US ‘science denial’ is an ‘attack on global health’

Brazil’s Health and Environmental Surveillance Secretary Dr Mariângela Simão.

While several speakers avoided naming the US when lamenting how global priorities have been abandoned and undermined, Brazil’s Health and Environmental Surveillance Secretary, Dr Mariângela Simão, did not mince her words.

“We have attacks on multilateralism. We have attacks on specific countries. And my country is being attacked,” she said.

‘The US government is saying to Brazil that you shouldn’t put in jail in the ex-president [Jair Bolsanero] who tried to do a coup d’etat,” said Simão. 

The US “denial of science” is also an attack on global health, she added. “When denial is becomes a public policy, it affects the world. [There is] an attack on vaccines, and what we see in the Americas is a surge of measles.

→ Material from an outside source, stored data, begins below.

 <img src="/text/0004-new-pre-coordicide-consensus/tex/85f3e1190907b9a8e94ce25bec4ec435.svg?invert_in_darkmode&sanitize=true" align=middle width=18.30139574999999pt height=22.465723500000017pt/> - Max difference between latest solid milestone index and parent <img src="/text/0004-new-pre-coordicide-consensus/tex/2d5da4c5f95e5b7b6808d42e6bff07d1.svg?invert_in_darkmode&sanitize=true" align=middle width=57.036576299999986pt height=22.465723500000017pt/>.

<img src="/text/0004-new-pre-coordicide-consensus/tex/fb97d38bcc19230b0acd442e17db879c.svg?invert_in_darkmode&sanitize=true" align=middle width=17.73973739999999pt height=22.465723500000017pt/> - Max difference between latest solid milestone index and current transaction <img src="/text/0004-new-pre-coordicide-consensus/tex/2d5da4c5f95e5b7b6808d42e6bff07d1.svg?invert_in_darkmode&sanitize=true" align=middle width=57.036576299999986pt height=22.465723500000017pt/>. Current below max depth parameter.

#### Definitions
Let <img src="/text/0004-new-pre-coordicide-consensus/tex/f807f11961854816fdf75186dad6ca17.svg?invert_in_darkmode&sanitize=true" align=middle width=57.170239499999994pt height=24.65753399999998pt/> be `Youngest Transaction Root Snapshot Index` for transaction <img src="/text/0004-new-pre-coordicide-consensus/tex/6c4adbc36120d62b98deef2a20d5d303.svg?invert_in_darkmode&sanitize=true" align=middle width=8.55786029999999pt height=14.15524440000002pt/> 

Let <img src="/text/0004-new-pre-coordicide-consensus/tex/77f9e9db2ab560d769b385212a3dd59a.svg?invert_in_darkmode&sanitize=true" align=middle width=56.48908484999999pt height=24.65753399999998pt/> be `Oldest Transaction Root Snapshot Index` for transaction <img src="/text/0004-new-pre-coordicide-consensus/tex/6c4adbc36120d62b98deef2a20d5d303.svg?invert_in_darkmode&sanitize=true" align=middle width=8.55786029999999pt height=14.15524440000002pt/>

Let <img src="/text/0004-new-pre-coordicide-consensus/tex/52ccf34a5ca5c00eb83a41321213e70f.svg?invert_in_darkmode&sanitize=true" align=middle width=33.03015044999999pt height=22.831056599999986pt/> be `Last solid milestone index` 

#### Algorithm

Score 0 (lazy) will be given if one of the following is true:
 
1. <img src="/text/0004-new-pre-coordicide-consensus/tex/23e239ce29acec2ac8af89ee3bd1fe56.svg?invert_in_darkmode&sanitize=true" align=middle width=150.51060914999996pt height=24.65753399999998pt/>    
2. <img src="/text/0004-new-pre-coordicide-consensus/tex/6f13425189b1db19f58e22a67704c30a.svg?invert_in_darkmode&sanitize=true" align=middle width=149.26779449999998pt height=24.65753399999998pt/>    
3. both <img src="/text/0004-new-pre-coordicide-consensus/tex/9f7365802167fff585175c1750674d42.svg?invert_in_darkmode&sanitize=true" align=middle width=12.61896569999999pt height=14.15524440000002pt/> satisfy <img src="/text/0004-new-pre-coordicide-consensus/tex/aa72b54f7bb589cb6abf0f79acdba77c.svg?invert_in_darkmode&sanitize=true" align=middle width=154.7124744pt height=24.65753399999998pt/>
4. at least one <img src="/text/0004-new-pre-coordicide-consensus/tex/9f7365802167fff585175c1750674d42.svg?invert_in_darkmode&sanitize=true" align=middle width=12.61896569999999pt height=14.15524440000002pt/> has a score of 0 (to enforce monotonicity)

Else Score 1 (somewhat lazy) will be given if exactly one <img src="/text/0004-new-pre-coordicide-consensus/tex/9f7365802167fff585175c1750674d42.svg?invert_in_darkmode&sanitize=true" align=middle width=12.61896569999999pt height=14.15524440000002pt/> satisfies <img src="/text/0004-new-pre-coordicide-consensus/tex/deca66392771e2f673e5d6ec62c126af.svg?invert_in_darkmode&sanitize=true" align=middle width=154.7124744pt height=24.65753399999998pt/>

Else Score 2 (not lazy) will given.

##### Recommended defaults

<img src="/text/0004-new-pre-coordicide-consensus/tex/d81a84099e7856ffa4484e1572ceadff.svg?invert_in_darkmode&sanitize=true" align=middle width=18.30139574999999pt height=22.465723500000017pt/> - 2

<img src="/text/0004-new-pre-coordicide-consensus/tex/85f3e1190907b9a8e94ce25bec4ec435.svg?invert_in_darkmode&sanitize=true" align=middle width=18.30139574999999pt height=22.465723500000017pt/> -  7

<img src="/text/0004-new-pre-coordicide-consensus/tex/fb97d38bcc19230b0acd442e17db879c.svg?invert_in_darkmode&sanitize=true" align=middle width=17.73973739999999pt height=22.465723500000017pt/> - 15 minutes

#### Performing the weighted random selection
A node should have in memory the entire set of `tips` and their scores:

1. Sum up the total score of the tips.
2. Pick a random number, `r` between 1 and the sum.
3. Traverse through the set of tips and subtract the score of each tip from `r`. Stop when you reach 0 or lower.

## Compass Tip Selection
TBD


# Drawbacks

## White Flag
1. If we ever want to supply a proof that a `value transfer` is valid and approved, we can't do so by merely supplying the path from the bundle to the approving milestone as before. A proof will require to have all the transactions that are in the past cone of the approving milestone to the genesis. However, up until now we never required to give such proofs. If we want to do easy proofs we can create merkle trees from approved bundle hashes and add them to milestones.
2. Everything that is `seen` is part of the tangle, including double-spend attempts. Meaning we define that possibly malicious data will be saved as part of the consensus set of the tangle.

“Brazil and our neighbours are all trying to stave off [outbreaks] by boosting up our vaccine coverage. But it doesn’t help when the US says you don’t need to vaccinate newborns against Hepatitis B unless the mother is positive.”

However, Simão said that Brazil, which hosts the next climate COP in Belém later this year, is working on a health action plan that will address how climate impacts on health.

Simão is leading Brazil’s health delegation to the UN after the US restricted Health Minister Alexandre Padilha’s visa to within “five blocks of the UN”. The US has also refused to give visas to the leaders of the Palestinian Authority to attend UNGA.

Preparing for pandemics

Priya Basu, who heads the Pandemic Fund, said there is “huge demand” from countries for support – with demand exceeding available funds five-to seven-fold every time the fund called for proposals.

“We have distributed $7 billion of pandemic prevention, preparedness and response investments across 75 countries in six regions,” said Basu.

These focus on surveillance, laboratory, strengthening workforce, and surge capacity that can be ramped up in crises.

Meanwhile, Felicitas Riedl, director of Innovation and Competitiveness at the European Investment Bank (EIB), said her bank invested in projects that had a “systemic approach” to addressing “health, climate and biosecurity”.